THE TASK: Show all lines containing "down" from the data below.

DATA UNDER STUDY:
● ● ● ● ●
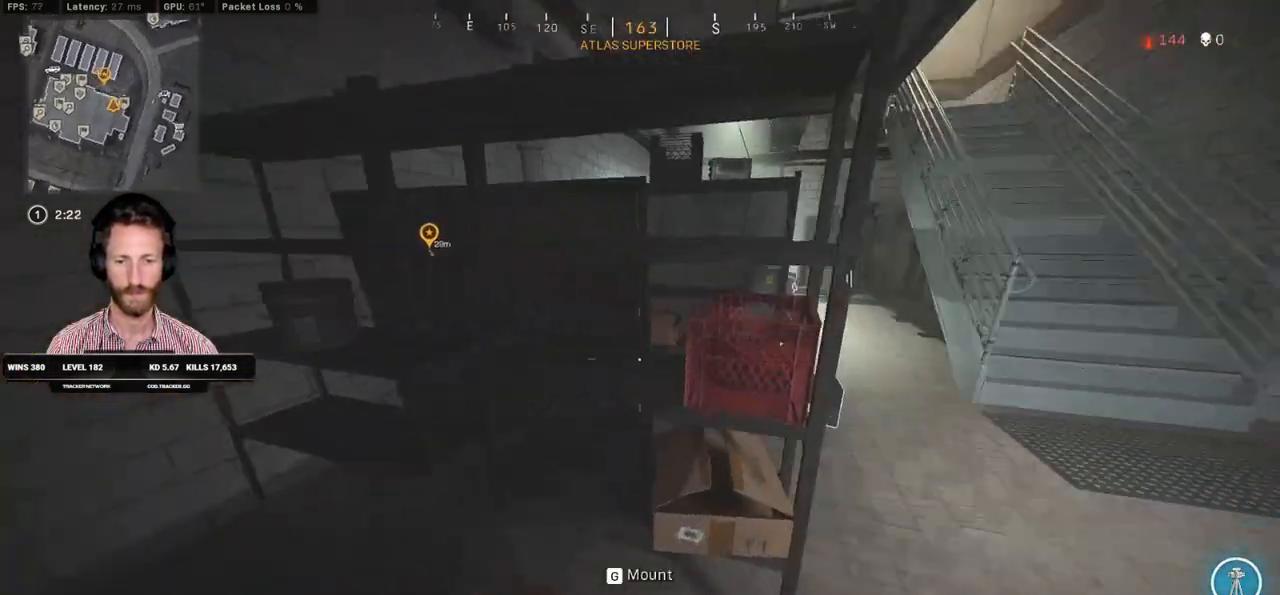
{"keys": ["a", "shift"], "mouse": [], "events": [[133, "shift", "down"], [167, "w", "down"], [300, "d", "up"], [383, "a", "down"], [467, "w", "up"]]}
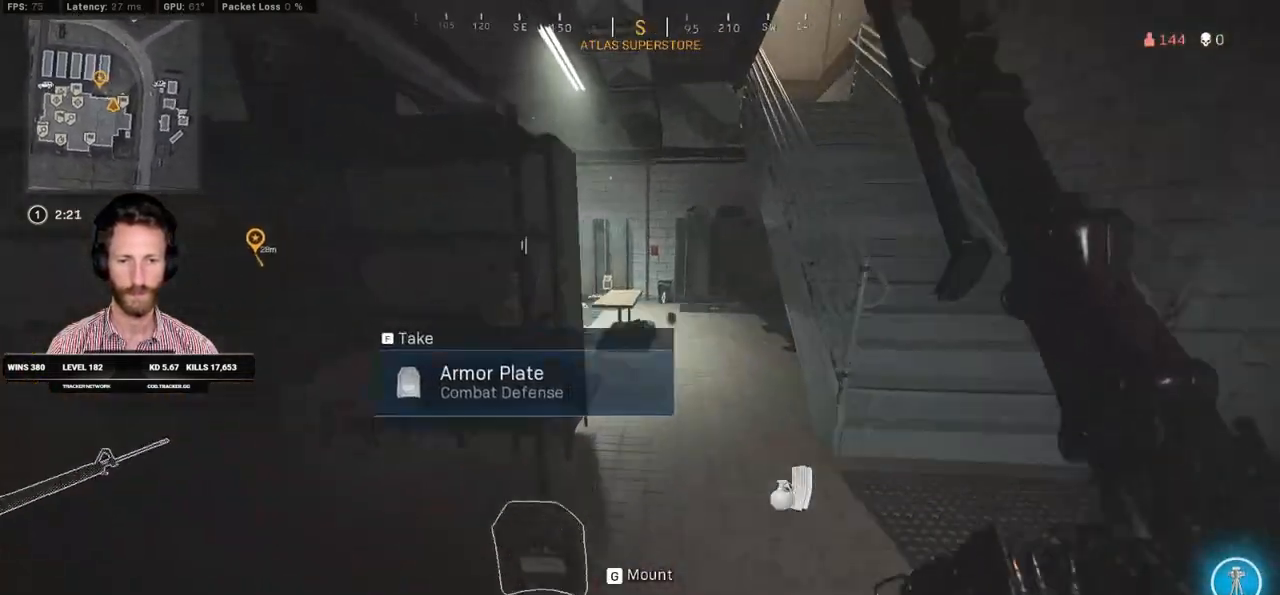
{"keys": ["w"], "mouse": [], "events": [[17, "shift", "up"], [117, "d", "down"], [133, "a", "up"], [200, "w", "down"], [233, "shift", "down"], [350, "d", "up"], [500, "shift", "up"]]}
● ● ● ● ●
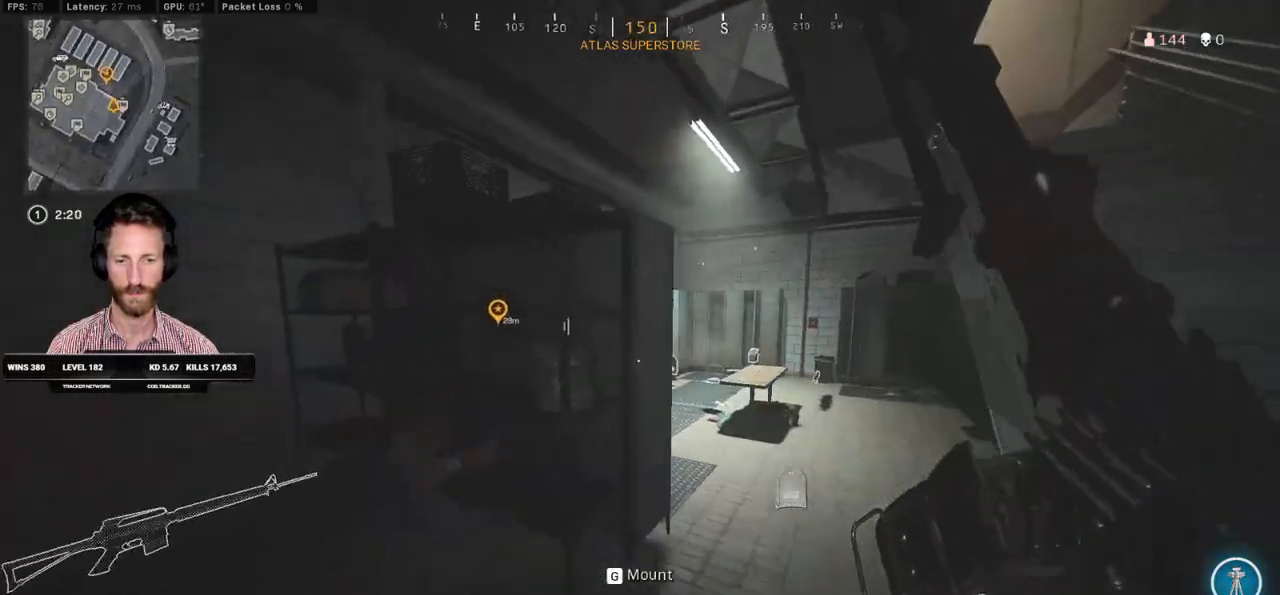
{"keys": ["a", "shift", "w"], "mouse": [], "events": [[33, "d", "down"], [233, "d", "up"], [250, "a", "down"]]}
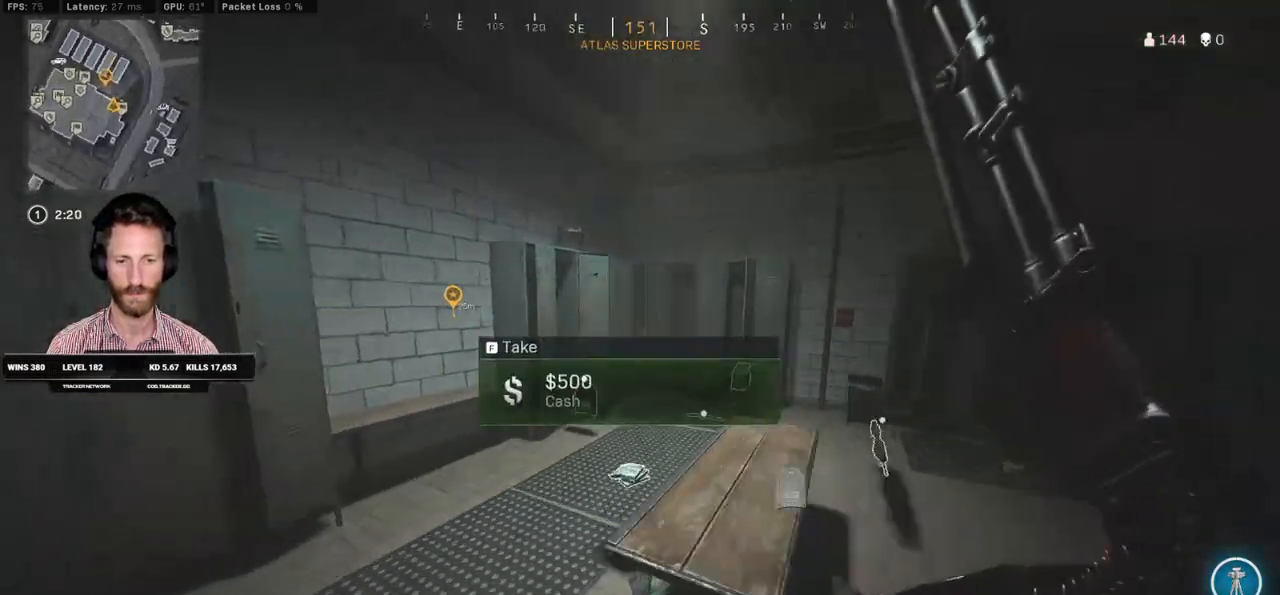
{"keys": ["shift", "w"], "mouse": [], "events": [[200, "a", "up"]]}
● ● ● ● ●
SOLUTION TO THIS PROBLEM:
{"keys": ["a", "shift"], "mouse": [], "events": [[133, "shift", "down"], [167, "w", "down"], [300, "d", "up"], [383, "a", "down"], [467, "w", "up"]]}
{"keys": ["w"], "mouse": [], "events": [[17, "shift", "up"], [117, "d", "down"], [133, "a", "up"], [200, "w", "down"], [233, "shift", "down"], [350, "d", "up"], [500, "shift", "up"]]}
{"keys": ["a", "shift", "w"], "mouse": [], "events": [[33, "d", "down"], [233, "d", "up"], [250, "a", "down"]]}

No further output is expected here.